Showing posts with label endangered languages. Show all posts
Showing posts with label endangered languages. Show all posts

Saturday, April 22, 2017

Myaamia revitalization and well-being

Tove Skutnabb-Kangas drew our attention to an inspiring story of language "resurrection": that of Myaamia, the language of the Miami tribe in USA. As  Lorraine Boissoneault says in the Smithsonian Magazine article, "Despite the threat of language extinction, despite the brutal history of genocide and forced removals, this is a story of hope. It’s about reversing time and making that which has sunk below the surface visible once more. This is the story of how a disappearing language came back to life—and how it’s bringing other lost languages with it".

But it takes time, as linguists David Costa and Daryl Baldwin know.
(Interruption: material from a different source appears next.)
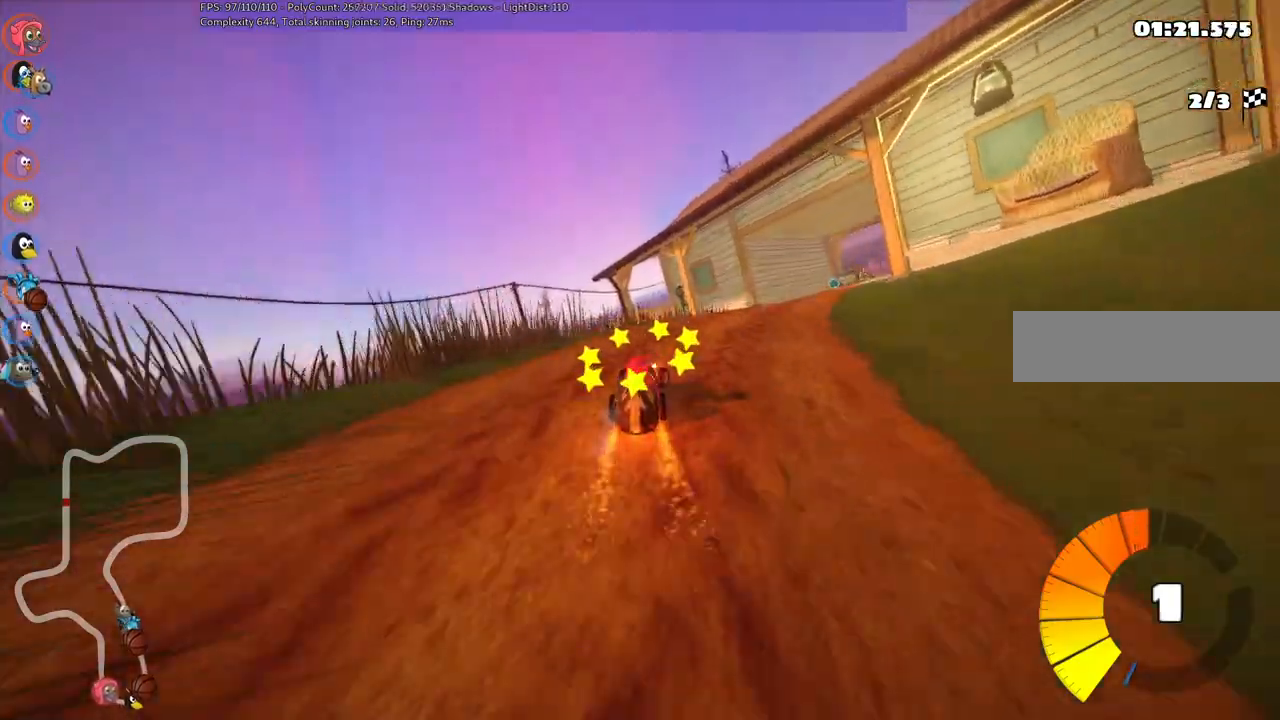
{"keys": ["left", "m", "up"], "events": [[67, "left", "down"], [67, "right", "up"], [350, "right", "down"], [450, "right", "up"]]}
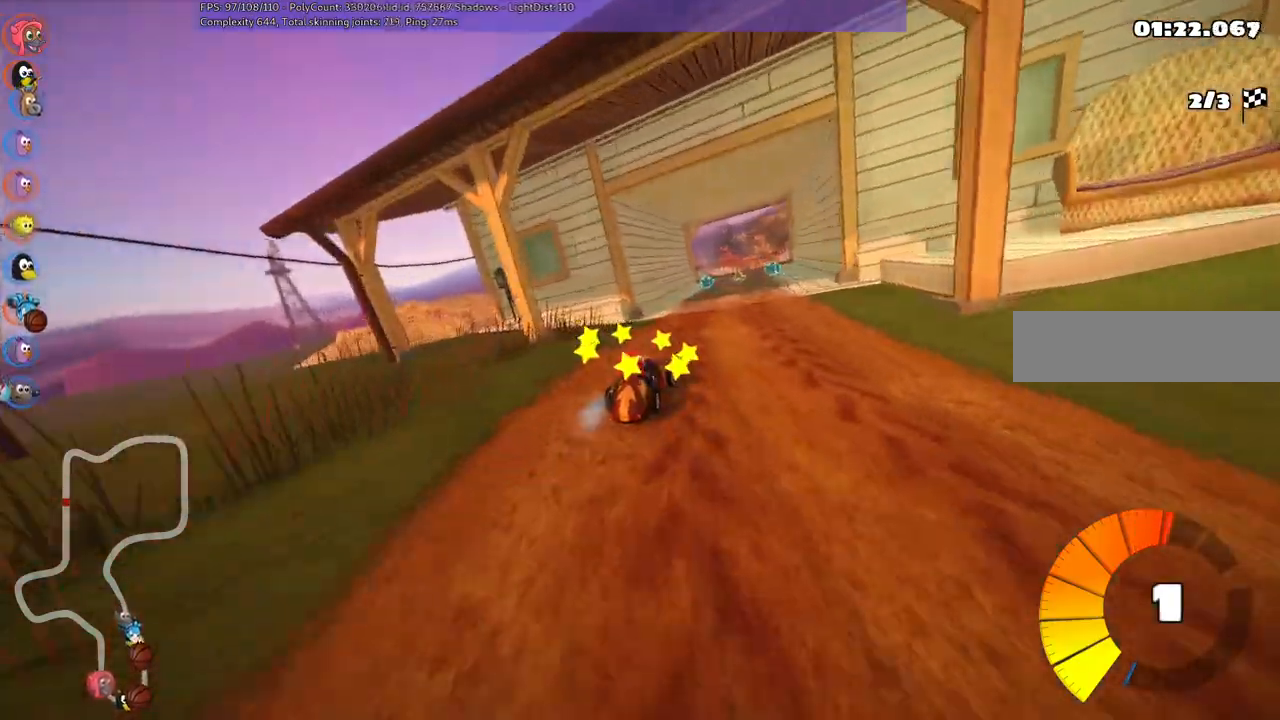
{"keys": ["left", "m", "right", "up"], "events": [[417, "right", "down"]]}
Costa has already spent 30 years on reviving Myaamia, and we're told that he "anticipates it’ll be another 30 or 40 before the puzzle is complete and all the historical records of the language are translated, digitally assembled, and made available to members of the tribe". As a project that will probably outlive its initiators, the focus has to be on youth. One result of their work has been wide institutional collaboration: "From this initiative came National Breath of Life Archival Institute for Indigenous Languages. The workshop has been held in 2011, 2013, 2015 and is slated once again for 2017.... The workshop has hosted community members from 60 different languages already".

And the benefits of this revitalization are startlingly tangible!
To emphasize the importance of indigenous languages, Baldwin and others researched the health impact of speaking a native language. They found that for indigenous bands in British Columbia, those who had at least 50 percent of the population fluent in the language saw 1/6 the rate of youth suicides compared to those with lower rates of spoken language. In the Southwestern U.S., tribes where the native language was spoken widely only had around 14 percent of the population that smoked, while that rate was 50 percent in the Northern Plains tribes, which have much lower language usage. Then there are the results they saw at Miami University: while graduation rates for tribal students were 44 percent in the 1990s, since the implementation of the language study program that rate has jumped to 77 percent.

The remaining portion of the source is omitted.